Pyspark Driver Integration errors out with py4j.Py4JException: Method attemptId([]) does not exist
Environment
How do you use Sentry? Self-hosted - 9.1.2
Which SDK and version? sentry-sdk[pyspark] == 0.20.3
Steps to Reproduce
I setup the Pyspark Integration as described in the official docs. I have only added the Driver integration currently. As I have not added the worker integration, I am also not adding the daemon configuration to the spark-submit script.
Expected Result
Sentry correctly captures and reports the errors.
Actual Result
The log is filled with errors. The crux of the error seems to be py4j.Py4JException: Method attemptId([]) does not exist.
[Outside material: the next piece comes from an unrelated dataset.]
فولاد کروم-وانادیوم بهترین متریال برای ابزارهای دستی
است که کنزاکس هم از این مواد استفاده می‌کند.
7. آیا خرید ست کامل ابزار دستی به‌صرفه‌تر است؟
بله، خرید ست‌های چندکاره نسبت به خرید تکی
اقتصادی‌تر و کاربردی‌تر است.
I have attached two logs here https://gist.github.com/amCap1712/6000892a940b7c004dad28060ddfd90d . One is when running on Spark 2.4.5 and other with Spark 3.1.1. Also, sentry captures this error which seems to occur while its connecting the integration and reports it.
I'll be happy to assist as much as I can to debug and solve this issue.
Related to #1102
@amCap1712 / @pvanderlinden Is there a workaround for this issue apart from filtering out this exception?
@dinesh-712 I ended up not using the pyspark specific integration, only the normal Python integration.
@pvanderlinden Thanks for the reply. Does using normal python integration guarantee the capture of errors in all worker nodes(slaves) created in SparkContext?
It will only capture exception which reach the driving script. But I don't think the integration is functional at the moment
Currently not a priority. I will close this. If there is demand for this, please reopen.